EXERCISE GOAL
For the entries that follow, state how many lines include the word "Accept", giving the number and nothing else.

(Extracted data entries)
────────────────

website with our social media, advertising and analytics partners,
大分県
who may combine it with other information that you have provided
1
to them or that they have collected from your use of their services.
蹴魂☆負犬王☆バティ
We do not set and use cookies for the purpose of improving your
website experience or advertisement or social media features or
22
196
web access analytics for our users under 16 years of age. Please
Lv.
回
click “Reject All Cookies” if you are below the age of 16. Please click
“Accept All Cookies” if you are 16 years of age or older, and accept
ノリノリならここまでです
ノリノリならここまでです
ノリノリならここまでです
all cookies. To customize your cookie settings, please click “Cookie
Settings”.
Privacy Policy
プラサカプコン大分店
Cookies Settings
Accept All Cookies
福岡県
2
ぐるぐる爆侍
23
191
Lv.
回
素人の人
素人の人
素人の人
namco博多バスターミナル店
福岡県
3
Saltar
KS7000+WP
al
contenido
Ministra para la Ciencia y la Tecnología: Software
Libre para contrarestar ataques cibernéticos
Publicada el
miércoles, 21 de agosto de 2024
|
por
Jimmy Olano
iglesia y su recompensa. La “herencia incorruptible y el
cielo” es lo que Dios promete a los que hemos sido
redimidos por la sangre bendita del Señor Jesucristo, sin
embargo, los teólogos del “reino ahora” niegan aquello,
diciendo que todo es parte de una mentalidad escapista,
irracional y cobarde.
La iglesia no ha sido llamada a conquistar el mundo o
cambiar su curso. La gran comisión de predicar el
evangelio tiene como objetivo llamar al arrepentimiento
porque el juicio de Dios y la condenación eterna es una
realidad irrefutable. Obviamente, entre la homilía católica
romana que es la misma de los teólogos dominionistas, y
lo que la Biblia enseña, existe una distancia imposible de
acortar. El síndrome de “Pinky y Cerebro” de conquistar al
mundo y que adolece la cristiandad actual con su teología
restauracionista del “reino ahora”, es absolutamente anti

────────────────

OUTPUT BELOW
2